The Golden Generation Why China’s super-rich send their children abroad.

On a crisp Sunday morning in November, Weymi Cho picked me up at my hotel, in downtown Vancouver, in her new car, a white Maserati GranTurismo with a red leather interior. She had slept only two hours the night before. A new karaoke machine had been installed in her apartment, a four-million-dollar condo with a view of the city’s harbor, and she and some friends had spent the night singing and drinking Veuve Clicquot. Weymi is twenty years old and slim, with large eyes and waist-length hair that cascaded, on this occasion, over a silk Dior blouse. She has a reserved, almost aristocratic air. It was a little past ten, and we were going shopping.

Holt Renfrew, Vancouver’s equivalent of Barneys, is one of Weymi’s customary weekend haunts, though she is aware of its limitations. “It doesn’t compare to Vegas, where there is obviously a better selection,” she explained as we drove there.
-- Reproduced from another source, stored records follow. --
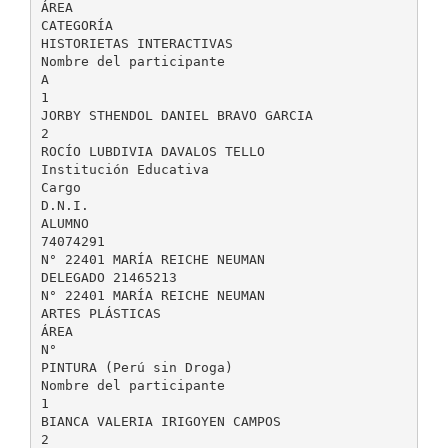
ÁREA
CATEGORÍA
HISTORIETAS INTERACTIVAS
Nombre del participante
A
1
JORBY STHENDOL DANIEL BRAVO GARCIA
2
ROCÍO LUBDIVIA DAVALOS TELLO
Institución Educativa
Cargo
D.N.I.
ALUMNO
74074291
N° 22401 MARÍA REICHE NEUMAN
DELEGADO 21465213
N° 22401 MARÍA REICHE NEUMAN
ARTES PLÁSTICAS
ÁREA
N°
PINTURA (Perú sin Droga)
Nombre del participante
1
BIANCA VALERIA IRIGOYEN CAMPOS
2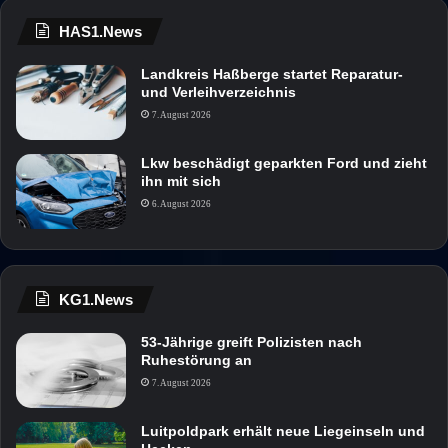
HAS1.News
Landkreis Haßberge startet Reparatur-
und Verleihverzeichnis
7. August 2026
Lkw beschädigt geparkten Ford und zieht
ihn mit sich
6. August 2026
KG1.News
53-Jährige greift Polizisten nach
Ruhestörung an
7. August 2026
Luitpoldpark erhält neue Liegeinseln und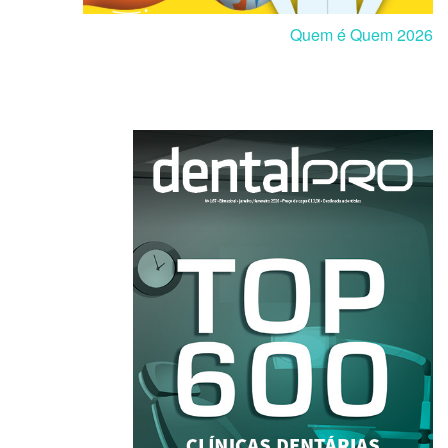
Quem é Quem 2026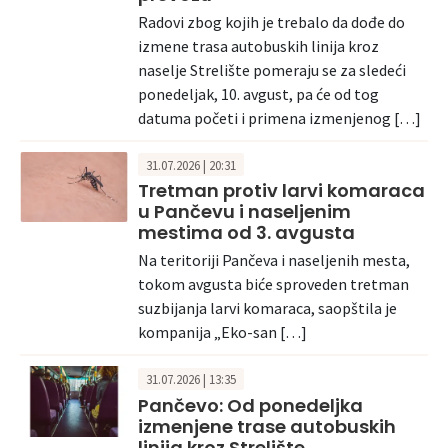
Radovi zbog kojih je trebalo da dođe do
izmene trasa autobuskih linija kroz
naselje Strelište pomeraju se za sledeći
ponedeljak, 10. avgust, pa će od tog
datuma početi i primena izmenjenog […]
31.07.2026 | 20:31
Tretman protiv larvi komaraca
u Pančevu i naseljenim
mestima od 3. avgusta
Na teritoriji Pančeva i naseljenih mesta,
tokom avgusta biće sproveden tretman
suzbijanja larvi komaraca, saopštila je
kompanija „Eko-san […]
31.07.2026 | 13:35
Pančevo: Od ponedeljka
izmenjene trase autobuskih
linija kroz Strelište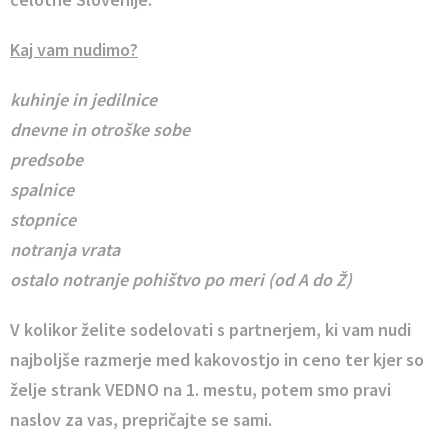
Kaj vam nudimo?
kuhinje in jedilnice
dnevne in otroške sobe
predsobe
spalnice
stopnice
notranja vrata
ostalo notranje pohištvo po meri (od A do Ž)
V kolikor želite sodelovati s partnerjem, ki vam nudi
najboljše razmerje med kakovostjo in ceno ter kjer so
želje strank VEDNO na 1. mestu, potem smo pravi
naslov za vas, prepričajte se sami.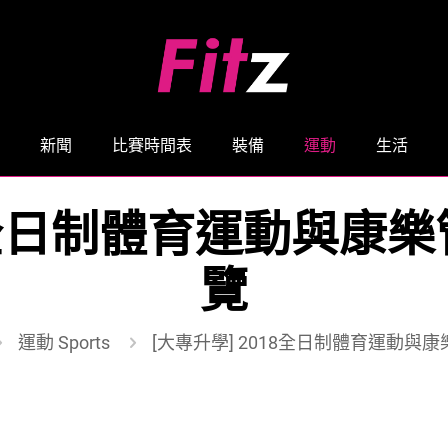
新聞
比賽時間表
裝備
運動
生活
18全日制體育運動與康樂
覽
運動 Sports
[大專升學] 2018全日制體育運動與康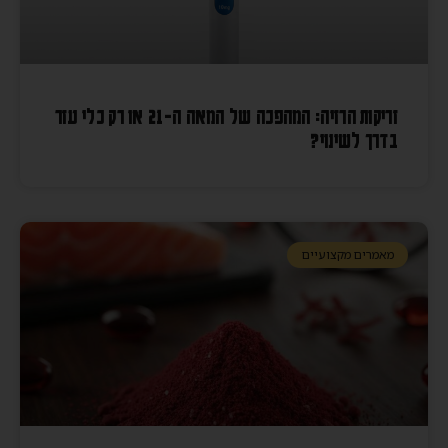
זריקות הרזיה: המהפכה של המאה ה-21 או רק כלי עזר
בדרך לשינוי?
מאמרים מקצועיים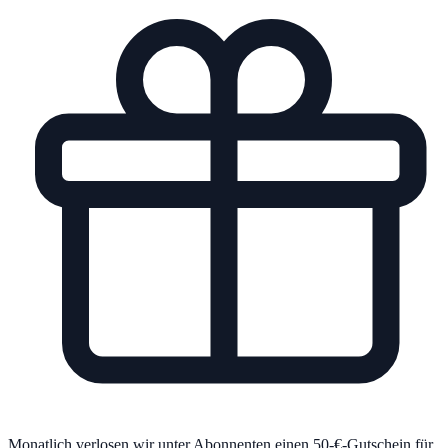
Monatlich verlosen wir unter Abonnenten einen 50-€-Gutschein für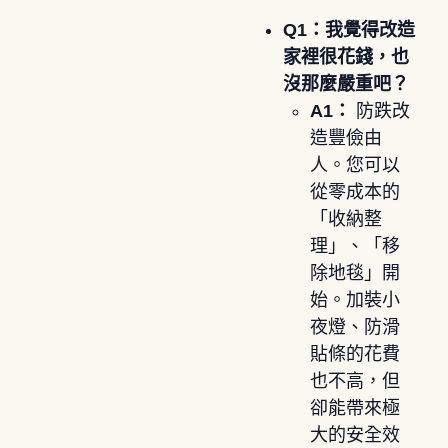
Q1：我覺得改造
家裡很花錢，也
沒那麼嚴重吧？
A1：
防跌改
造豐儉由
人。您可以
從零成本的
「收納整
理」、「移
除地毯」開
始。加裝小
夜燈、防滑
貼條的花費
也不高，但
卻能帶來極
大的安全效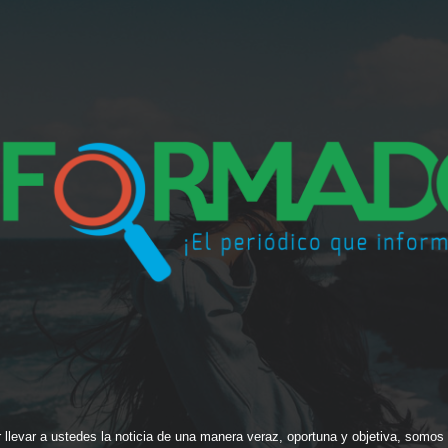
evar a ustedes la noticia de una manera veraz, oportuna y objetiva, somos u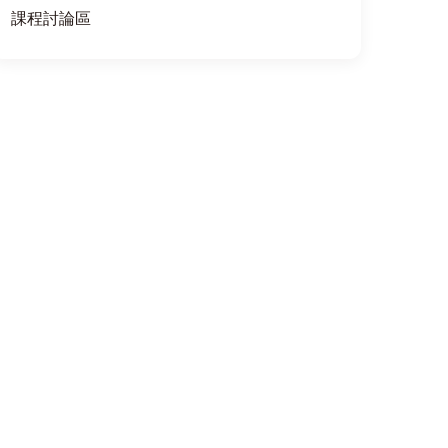
課程討論區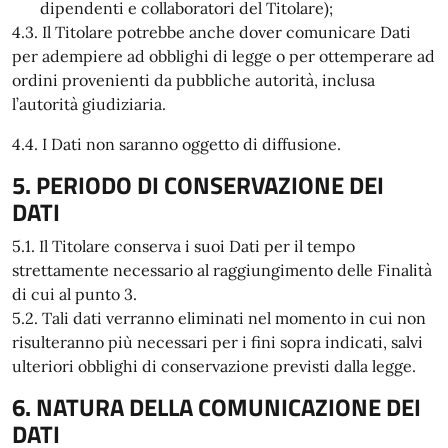
dipendenti e collaboratori del Titolare);
4.3. Il Titolare potrebbe anche dover comunicare Dati
per adempiere ad obblighi di legge o per ottemperare ad
ordini provenienti da pubbliche autorità, inclusa
l’autorità giudiziaria.
4.4. I Dati non saranno oggetto di diffusione.
5. PERIODO DI CONSERVAZIONE DEI
DATI
5.1. Il Titolare conserva i suoi Dati per il tempo
strettamente necessario al raggiungimento delle Finalità
di cui al punto 3.
5.2. Tali dati verranno eliminati nel momento in cui non
risulteranno più necessari per i fini sopra indicati, salvi
ulteriori obblighi di conservazione previsti dalla legge.
6. NATURA DELLA COMUNICAZIONE DEI
DATI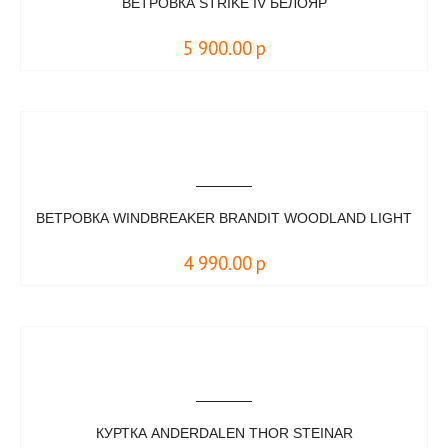
ВЕТРОВКА STRIKE IV БЕЛОЯР
5 900.00
р
ВЕТРОВКА WINDBREAKER BRANDIT WOODLAND LIGHT
4 990.00
р
КУРТКА ANDERDALEN THOR STEINAR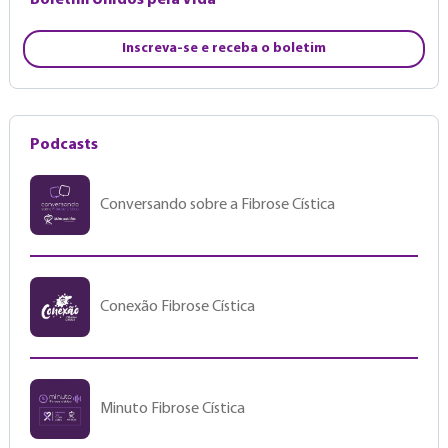
Boletim Unidos pela Vida
Inscreva-se e receba o boletim
Podcasts
Conversando sobre a Fibrose Cística
Conexão Fibrose Cística
Minuto Fibrose Cística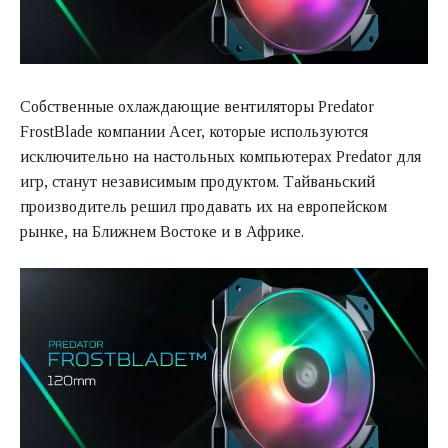
Собственные охлаждающие вентиляторы Predator
FrostBlade компании Acer, которые используются
исключительно на настольных компьютерах Predator для
игр, станут независимым продуктом. Тайваньский
производитель решил продавать их на европейском
рынке, на Ближнем Востоке и в Африке.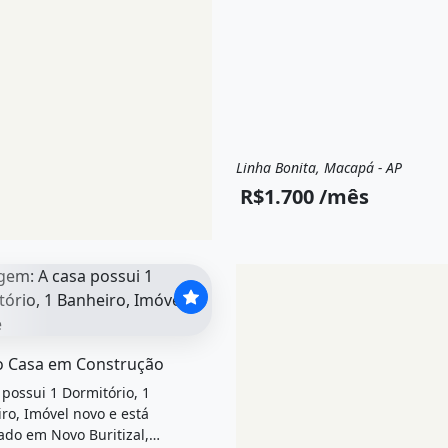
Linha Bonita, Macapá - AP
Aluguel
Casa
R$1.700 /mês
el &quot;Vendo casa em construção&quot; possui 1 dormit
 Casa em Construção
 possui 1 Dormitório, 1
ro, Imóvel novo e está
zado em Novo Buritizal,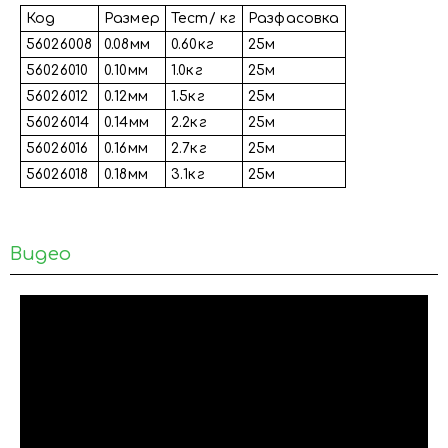
Код
Размер
Тест/ кг
Разфасовка
56026008
0.08мм
0.60кг
25м
56026010
0.10мм
1.0кг
25м
56026012
0.12мм
1.5кг
25м
56026014
0.14мм
2.2кг
25м
56026016
0.16мм
2.7кг
25м
56026018
0.18мм
3.1кг
25м
Видео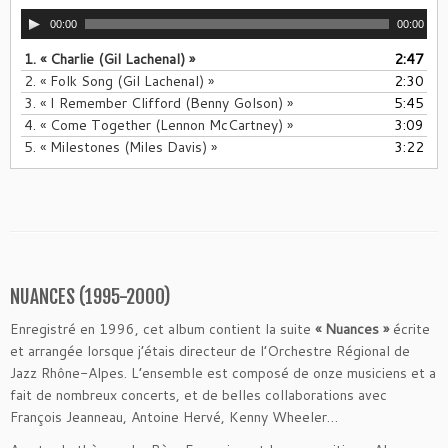
00:00
00:00
1.
« Charlie (Gil Lachenal) »
2:47
2.
« Folk Song (Gil Lachenal) »
2:30
3.
« I Remember Clifford (Benny Golson) »
5:45
4.
« Come Together (Lennon McCartney) »
3:09
5.
« Milestones (Miles Davis) »
3:22
NUANCES (1995-2000)
Enregistré en 1996, cet album contient la suite
« Nuances »
écrite
et arrangée lorsque j’étais directeur de l’Orchestre Régional de
Jazz Rhône-Alpes. L’ensemble est composé de onze musiciens et a
fait de nombreux concerts, et de belles collaborations avec
François Jeanneau, Antoine Hervé, Kenny Wheeler…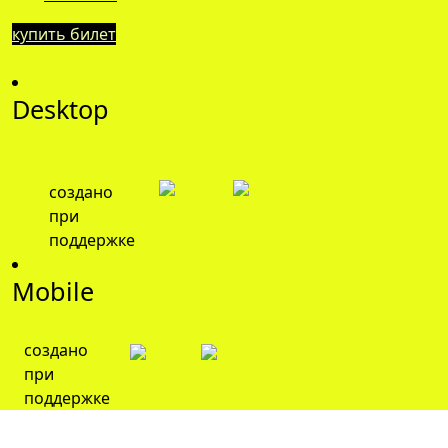
купить билет
Desktop
создано
при
поддержке
Mobile
создано
при
поддержке
© 2026 Мультимедийное пространство Большая
Страна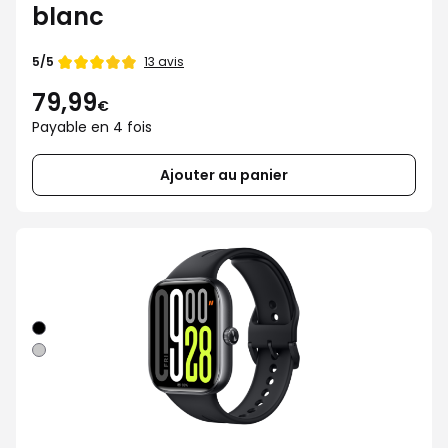
blanc
Note
13 avis
5/5
de
79,99
€
Payable en 4 fois
Ajouter au panier
Noir
Gris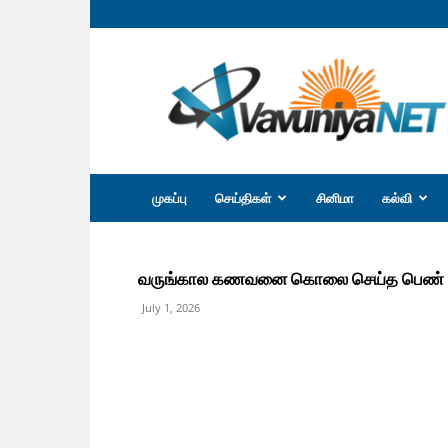
வவுனியா
நெற்
முகப்பு
செய்திகள்
சினிமா
கல்வி
வருங்கால கணவனை கொலை செய்த பெண் : நட
July 1, 2026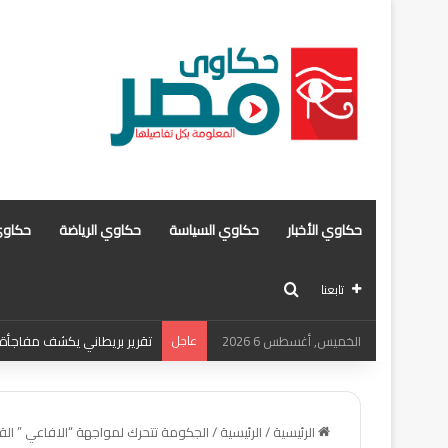
حكاوي الأخبار
حكاوي السياسة
حكاوي الرياضة
حكاوي
بحث عن
تابعنا
الخميس, أغسطس 6 2026
عاجل
تقرير بريطاني يكشف مفاجأة ع
الرئيسية
/
الرئيسية
/
الجكومة تتحرك لمواجهة “الافاعي ” القات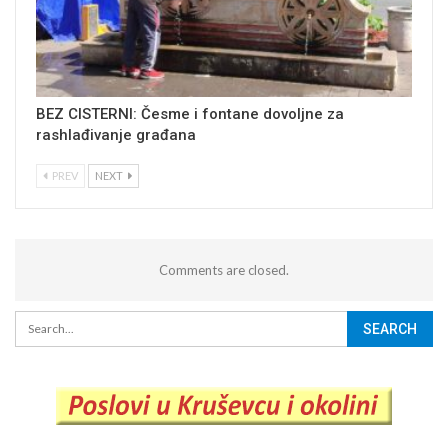
BEZ CISTERNI: Česme i fontane dovoljne za
rashlađivanje građana
PREV
NEXT
Comments are closed.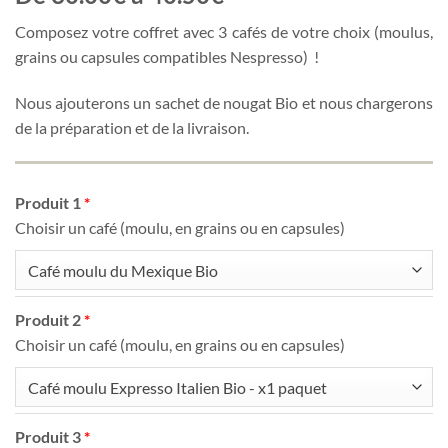
Composez votre coffret avec 3 cafés de votre choix (moulus,
grains ou capsules compatibles Nespresso) !
Nous ajouterons un sachet de nougat Bio et nous chargerons
de la préparation et de la livraison.
Produit 1
Choisir un café (moulu, en grains ou en capsules)
Café moulu du Mexique Bio
Produit 2
Choisir un café (moulu, en grains ou en capsules)
Café moulu Expresso Italien Bio - x1 paquet
Produit 3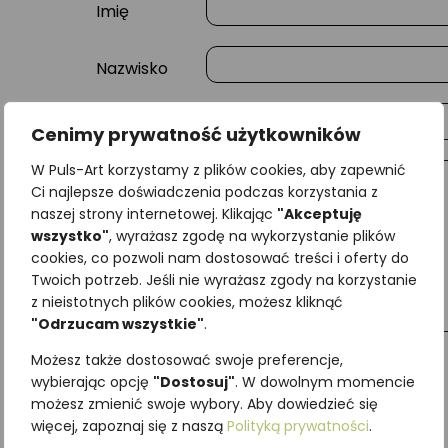
Imię
Nazwisko
E-mail
Cenimy prywatność użytkowników
W Puls-Art korzystamy z plików cookies, aby zapewnić
Wiadomość
Ci najlepsze doświadczenia podczas korzystania z
naszej strony internetowej. Klikając
"Akceptuję
wszystko"
, wyrażasz zgodę na wykorzystanie plików
cookies, co pozwoli nam dostosować treści i oferty do
Twoich potrzeb. Jeśli nie wyrażasz zgody na korzystanie
z nieistotnych plików cookies, możesz kliknąć
"Odrzucam wszystkie"
.
Możesz także dostosować swoje preferencje,
wybierając opcję
"Dostosuj"
. W dowolnym momencie
możesz zmienić swoje wybory. Aby dowiedzieć się
Najniższa cena z ostatnich 30 dni:
65,00
zł
więcej, zapoznaj się z naszą
Polityką prywatności
.
SKU:
Brak danych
Weymi speaks English with a subtle but noticeable accent, and was relieved when I switched to Mandarin. Her speech was punctuated by European brand names, which functioned as a kind of currency. A maid’s monthly wages, she said, were probably the price of a pair of Roger Vivier satin pumps. A night out can cost half a suède Birkin bag. On Weymi’s last birthday, in March, she’d spent more than two Fendi totes—around four thousand dollars—on drinks in less than an hour.